How to complete this task:
The word "index" occurs in some of the lines below; copy each of those lines.

Material provided:

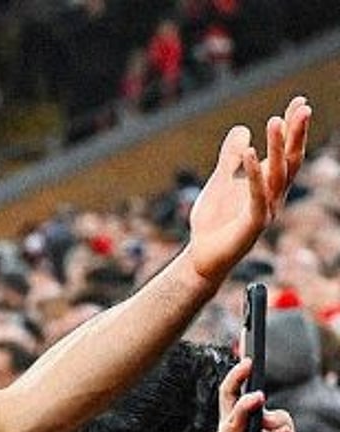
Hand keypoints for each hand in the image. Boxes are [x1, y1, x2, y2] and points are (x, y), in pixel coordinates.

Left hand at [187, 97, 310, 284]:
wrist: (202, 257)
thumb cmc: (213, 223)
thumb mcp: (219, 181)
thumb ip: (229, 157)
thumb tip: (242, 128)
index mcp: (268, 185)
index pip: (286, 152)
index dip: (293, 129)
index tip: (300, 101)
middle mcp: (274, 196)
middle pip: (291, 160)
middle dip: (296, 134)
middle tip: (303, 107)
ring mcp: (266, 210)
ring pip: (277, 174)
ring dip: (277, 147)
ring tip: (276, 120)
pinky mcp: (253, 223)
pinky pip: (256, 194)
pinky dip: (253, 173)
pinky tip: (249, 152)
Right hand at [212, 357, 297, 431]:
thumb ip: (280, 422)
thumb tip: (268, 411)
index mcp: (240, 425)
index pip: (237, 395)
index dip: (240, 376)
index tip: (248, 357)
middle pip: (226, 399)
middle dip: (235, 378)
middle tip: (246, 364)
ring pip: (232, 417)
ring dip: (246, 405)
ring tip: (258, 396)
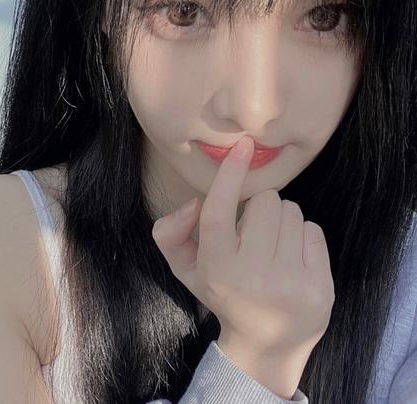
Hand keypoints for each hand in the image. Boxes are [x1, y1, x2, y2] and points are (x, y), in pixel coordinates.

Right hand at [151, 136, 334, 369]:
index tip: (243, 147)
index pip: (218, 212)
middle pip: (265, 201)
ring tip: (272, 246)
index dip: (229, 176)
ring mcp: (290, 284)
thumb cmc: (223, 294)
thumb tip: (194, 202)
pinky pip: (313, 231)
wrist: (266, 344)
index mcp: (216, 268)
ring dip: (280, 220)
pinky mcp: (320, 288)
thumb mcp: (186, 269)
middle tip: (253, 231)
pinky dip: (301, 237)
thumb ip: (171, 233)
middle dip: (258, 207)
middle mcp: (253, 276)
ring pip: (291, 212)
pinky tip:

Response area:
index mcp: (268, 185)
index pip: (286, 152)
index dip: (293, 129)
index tip: (300, 101)
index mcp: (240, 425)
index pip: (237, 395)
index dip: (240, 376)
index tip: (248, 357)
index tip: (243, 147)
index pip: (218, 212)
index dip: (229, 176)
index mcp: (216, 268)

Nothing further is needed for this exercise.